Fort Worth resident Ana Ramirez said her watermelon mint Red Bull bucket helps her stay energized during her retail job’s busy back-to-school season.
Ramirez said she hasn’t tried a full vessel of coffee, but she may give it a chance in the fall if someone offers a pumpkin spice latte bucket.
“That is the only coffee that I can foresee myself drinking to the end of the bucket because a bucket is a lot,” she said. “And so just normal coffee, or normal latte, I don’t foresee myself finishing the bucket.”
Crawford recalled a woman from Oklahoma who often comes to the trailer for the coffee buckets.
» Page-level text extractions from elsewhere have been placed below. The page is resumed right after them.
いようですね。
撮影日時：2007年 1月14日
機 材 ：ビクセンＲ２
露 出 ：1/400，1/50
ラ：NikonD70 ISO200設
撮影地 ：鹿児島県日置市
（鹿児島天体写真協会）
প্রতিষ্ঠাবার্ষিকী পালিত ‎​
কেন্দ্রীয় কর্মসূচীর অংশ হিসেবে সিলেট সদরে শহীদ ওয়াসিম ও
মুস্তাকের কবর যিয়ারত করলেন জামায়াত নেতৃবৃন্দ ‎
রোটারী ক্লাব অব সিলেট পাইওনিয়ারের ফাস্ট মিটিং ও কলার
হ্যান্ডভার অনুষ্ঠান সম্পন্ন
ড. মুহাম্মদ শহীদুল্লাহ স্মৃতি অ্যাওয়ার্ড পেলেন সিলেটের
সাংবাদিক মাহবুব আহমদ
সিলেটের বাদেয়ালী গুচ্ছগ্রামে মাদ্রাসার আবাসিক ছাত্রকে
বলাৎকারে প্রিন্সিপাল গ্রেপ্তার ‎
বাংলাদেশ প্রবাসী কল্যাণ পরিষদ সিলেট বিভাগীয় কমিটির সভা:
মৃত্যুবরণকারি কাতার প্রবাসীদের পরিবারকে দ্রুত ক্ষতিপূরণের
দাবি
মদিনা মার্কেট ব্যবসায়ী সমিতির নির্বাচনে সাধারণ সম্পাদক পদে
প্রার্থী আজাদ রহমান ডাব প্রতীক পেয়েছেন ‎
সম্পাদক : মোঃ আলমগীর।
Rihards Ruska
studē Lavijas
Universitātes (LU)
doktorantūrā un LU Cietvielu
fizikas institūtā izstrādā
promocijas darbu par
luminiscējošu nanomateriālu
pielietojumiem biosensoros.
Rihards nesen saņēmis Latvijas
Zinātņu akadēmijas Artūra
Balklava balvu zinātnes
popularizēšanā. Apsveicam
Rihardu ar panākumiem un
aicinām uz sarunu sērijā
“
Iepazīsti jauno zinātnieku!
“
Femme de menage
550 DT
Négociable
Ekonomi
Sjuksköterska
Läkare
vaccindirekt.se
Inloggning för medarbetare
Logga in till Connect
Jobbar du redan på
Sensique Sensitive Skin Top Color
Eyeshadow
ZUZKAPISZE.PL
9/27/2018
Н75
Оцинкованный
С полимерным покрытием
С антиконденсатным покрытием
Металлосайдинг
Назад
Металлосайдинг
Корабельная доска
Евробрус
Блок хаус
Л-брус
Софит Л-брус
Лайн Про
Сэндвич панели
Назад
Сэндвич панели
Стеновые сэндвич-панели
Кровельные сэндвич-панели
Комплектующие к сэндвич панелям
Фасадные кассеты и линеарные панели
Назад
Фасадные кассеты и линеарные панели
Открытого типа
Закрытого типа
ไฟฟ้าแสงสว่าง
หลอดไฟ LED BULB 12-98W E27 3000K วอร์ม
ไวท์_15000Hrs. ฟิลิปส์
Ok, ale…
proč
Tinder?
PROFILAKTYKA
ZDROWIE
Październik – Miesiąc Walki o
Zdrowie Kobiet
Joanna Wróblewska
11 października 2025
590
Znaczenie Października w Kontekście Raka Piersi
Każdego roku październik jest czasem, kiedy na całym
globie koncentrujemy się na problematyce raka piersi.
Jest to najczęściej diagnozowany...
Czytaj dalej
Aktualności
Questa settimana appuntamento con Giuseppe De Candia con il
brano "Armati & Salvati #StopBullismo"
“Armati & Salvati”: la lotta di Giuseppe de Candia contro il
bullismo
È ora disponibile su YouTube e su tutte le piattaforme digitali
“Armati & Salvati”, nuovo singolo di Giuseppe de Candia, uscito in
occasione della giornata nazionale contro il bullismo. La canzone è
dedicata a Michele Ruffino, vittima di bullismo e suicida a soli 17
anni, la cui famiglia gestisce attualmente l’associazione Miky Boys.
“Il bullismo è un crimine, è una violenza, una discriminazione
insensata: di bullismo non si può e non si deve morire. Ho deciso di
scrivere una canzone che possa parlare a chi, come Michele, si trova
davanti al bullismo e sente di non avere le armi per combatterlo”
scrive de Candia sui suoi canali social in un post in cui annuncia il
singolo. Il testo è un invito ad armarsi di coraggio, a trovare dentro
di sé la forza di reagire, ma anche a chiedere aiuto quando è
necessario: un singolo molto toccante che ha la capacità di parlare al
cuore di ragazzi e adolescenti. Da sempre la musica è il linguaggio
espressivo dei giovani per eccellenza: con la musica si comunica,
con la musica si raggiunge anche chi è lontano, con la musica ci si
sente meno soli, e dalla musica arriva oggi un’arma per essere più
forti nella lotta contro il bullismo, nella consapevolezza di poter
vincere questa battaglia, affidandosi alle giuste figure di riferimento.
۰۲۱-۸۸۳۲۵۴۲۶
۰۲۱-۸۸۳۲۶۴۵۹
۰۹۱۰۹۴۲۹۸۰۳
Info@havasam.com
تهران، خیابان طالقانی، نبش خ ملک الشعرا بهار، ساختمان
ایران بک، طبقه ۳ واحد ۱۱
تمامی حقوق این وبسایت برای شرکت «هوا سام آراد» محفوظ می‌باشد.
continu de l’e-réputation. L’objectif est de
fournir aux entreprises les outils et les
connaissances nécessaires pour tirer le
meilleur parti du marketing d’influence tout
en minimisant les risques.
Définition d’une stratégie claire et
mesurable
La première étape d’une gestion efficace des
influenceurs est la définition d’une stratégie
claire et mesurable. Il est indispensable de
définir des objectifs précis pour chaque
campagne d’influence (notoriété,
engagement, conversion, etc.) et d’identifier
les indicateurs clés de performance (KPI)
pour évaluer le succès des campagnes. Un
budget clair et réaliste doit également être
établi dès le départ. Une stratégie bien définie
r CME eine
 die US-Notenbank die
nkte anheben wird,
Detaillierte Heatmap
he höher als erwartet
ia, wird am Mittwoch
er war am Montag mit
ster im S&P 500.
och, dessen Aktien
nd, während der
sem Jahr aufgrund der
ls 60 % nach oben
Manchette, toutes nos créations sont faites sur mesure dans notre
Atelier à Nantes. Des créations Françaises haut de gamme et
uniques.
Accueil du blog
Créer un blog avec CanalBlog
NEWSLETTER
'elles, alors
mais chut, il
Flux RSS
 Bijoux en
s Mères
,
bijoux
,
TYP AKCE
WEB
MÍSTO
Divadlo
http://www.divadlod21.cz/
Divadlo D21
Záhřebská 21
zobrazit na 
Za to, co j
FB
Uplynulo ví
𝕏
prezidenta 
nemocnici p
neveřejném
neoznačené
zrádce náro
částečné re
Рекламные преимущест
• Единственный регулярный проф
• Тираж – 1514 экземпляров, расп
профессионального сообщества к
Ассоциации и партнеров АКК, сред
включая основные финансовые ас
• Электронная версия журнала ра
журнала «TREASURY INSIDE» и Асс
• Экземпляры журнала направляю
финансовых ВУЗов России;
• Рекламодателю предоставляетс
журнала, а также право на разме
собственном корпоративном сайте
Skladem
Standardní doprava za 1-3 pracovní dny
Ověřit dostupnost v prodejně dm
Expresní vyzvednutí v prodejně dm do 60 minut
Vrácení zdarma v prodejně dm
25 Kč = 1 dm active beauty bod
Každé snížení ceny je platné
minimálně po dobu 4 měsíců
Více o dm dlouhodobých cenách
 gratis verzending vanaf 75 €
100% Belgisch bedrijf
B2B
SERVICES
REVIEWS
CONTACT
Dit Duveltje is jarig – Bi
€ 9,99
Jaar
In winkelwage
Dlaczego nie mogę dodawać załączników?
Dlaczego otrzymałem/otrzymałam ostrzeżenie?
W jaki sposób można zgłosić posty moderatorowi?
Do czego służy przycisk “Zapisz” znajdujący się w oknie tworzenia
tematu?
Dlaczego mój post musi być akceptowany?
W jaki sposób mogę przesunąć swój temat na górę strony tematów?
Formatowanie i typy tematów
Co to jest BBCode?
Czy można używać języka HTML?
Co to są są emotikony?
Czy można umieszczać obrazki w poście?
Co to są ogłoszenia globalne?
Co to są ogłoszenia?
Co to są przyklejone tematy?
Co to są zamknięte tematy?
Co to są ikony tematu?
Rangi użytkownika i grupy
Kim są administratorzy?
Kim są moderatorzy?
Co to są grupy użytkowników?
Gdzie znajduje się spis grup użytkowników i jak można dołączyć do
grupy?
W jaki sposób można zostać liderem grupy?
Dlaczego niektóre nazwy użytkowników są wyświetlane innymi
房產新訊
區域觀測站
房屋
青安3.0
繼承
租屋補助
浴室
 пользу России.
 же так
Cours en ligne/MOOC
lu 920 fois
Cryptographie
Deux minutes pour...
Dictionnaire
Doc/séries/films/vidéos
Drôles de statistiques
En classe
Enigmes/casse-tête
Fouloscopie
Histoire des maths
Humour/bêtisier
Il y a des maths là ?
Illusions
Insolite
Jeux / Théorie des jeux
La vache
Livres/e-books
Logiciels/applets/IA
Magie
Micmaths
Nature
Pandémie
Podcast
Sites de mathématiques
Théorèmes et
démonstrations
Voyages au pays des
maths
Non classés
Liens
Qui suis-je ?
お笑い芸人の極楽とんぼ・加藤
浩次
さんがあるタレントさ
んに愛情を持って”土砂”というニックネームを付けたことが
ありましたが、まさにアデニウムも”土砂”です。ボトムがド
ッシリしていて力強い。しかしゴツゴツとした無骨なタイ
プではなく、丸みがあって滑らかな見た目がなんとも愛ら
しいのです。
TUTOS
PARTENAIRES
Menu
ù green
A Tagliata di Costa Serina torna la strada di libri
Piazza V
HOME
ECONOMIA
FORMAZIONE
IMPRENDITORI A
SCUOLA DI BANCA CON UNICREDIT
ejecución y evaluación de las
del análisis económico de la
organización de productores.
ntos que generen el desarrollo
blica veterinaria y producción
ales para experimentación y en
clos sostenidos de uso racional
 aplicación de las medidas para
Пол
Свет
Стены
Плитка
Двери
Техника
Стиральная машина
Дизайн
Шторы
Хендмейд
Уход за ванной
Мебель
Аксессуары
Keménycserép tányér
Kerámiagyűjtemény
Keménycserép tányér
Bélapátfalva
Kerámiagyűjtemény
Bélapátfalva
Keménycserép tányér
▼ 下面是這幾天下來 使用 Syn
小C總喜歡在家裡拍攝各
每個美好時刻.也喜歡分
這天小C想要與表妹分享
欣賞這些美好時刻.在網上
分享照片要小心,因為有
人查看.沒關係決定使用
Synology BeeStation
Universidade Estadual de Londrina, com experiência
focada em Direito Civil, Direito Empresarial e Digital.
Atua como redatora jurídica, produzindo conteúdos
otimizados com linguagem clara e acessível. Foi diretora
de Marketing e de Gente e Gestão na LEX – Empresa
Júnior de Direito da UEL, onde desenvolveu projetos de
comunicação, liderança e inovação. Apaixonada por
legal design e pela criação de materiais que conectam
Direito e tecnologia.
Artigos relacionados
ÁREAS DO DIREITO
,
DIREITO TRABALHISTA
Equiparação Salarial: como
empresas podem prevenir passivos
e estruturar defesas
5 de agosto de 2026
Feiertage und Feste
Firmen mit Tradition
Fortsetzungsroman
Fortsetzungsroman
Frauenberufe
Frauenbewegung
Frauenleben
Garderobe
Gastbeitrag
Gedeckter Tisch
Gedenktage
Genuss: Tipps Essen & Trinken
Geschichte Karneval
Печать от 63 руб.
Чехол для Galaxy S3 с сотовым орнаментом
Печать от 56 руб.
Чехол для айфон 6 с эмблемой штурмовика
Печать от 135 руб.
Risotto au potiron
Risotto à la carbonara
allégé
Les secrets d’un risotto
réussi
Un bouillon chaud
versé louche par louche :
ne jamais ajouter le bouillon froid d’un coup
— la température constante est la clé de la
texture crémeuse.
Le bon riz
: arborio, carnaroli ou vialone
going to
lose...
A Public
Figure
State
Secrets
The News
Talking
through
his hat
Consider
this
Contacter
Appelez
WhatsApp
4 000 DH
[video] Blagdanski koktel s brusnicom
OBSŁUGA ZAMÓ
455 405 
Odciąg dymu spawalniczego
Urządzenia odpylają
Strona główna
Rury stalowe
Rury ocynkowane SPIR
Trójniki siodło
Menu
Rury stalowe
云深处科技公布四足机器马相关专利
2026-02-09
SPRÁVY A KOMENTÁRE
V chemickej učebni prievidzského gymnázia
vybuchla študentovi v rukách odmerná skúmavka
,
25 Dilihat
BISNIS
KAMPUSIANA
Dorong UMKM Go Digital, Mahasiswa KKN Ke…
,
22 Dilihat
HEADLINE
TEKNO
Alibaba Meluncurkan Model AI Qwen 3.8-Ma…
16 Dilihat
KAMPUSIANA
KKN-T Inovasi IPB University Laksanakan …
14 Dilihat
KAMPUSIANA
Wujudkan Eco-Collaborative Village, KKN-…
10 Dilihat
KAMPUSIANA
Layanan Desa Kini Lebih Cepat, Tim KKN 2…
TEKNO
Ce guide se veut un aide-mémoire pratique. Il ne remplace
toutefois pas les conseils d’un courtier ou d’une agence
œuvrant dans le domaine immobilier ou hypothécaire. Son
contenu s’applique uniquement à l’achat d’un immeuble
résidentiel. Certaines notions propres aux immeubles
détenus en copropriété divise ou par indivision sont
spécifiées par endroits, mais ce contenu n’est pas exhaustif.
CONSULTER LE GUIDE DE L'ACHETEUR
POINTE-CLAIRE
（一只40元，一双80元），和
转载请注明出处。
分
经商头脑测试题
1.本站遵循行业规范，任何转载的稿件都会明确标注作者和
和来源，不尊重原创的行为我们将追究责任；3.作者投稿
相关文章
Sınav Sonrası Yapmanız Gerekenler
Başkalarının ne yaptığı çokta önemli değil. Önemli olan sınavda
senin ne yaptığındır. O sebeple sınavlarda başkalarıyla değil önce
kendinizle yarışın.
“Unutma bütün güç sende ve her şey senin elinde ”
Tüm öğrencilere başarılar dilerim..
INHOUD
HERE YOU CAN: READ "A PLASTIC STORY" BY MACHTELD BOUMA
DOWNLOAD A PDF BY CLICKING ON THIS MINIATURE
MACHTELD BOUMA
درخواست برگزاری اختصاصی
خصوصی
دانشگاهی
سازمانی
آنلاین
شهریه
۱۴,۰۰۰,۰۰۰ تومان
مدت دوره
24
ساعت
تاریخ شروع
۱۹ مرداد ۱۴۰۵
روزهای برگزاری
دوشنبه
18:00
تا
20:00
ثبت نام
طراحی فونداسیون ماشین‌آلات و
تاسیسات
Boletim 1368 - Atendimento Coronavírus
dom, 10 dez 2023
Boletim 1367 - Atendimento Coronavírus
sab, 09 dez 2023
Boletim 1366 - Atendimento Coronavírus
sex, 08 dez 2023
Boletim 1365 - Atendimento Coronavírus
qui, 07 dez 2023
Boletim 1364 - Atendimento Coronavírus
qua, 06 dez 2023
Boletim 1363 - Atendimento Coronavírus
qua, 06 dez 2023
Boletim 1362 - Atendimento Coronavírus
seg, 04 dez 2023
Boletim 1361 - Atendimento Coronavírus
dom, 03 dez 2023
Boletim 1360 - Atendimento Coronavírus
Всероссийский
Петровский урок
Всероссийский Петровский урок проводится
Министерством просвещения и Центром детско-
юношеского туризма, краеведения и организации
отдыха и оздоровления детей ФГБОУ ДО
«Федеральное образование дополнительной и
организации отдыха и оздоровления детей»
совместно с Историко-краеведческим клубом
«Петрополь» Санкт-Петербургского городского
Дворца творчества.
“She drives that far just to come see us, so that makes us happy,” she said.
Saginaw resident Michael Johnson, who described himself as a coffee enthusiast, said he goes through a bucket of salted caramel frappe or cold brew each day, a downsizing of his usual intake of two or three 24-oz cups.
Johnson works in sales, so he relies on the beverage to help him be quick on his feet and alert, and “stay [as] upbeat as possible,” he said. A bucket lasts him anywhere from 30 minutes to three hours.
Oftentimes, he made an exception for a second bucket.
“Sometimes I stay up late playing games,” he said. “So one of them days where I’m coming off of three or four hours of sleep, a second bucket might be charged.”
Stacie Ellis, registered dietitian and nutritionist at UTA’s Campus Recreation, said people can consume up to 400 milligrams of caffeine daily, which is equal to four eight-ounce cups of black coffee. But the amount of caffeine varies, depending on the type of coffee, how the beans were roasted or the type of energy drink.
Ellis has been concerned about people’s gradual increase in coffee consumption over the years, she said.
“There’s a reason why they market fast food because if they didn’t, people wouldn’t come and eat it,” she said. “Because deep down they know they shouldn’t eat it, but then they see all these pictures on the television and magazines and all of that. It really is powerful.”
“And unless you decide that you’re going to think for yourself, it’s very easy to get swayed to do that.”
For Beas, it’s not the marketing that draws her to the bucket, as she didn’t know about the TikTok trend. It’s also not because she really needs it to do her job.
“It’s just a drink, to be honest,” Beas said. “I enjoy the flavor of a Red Bull, so I can drink it five days a week, even if I didn’t work.”
Within three hours of purchasing, she had already drunk the whole Red Bull tub.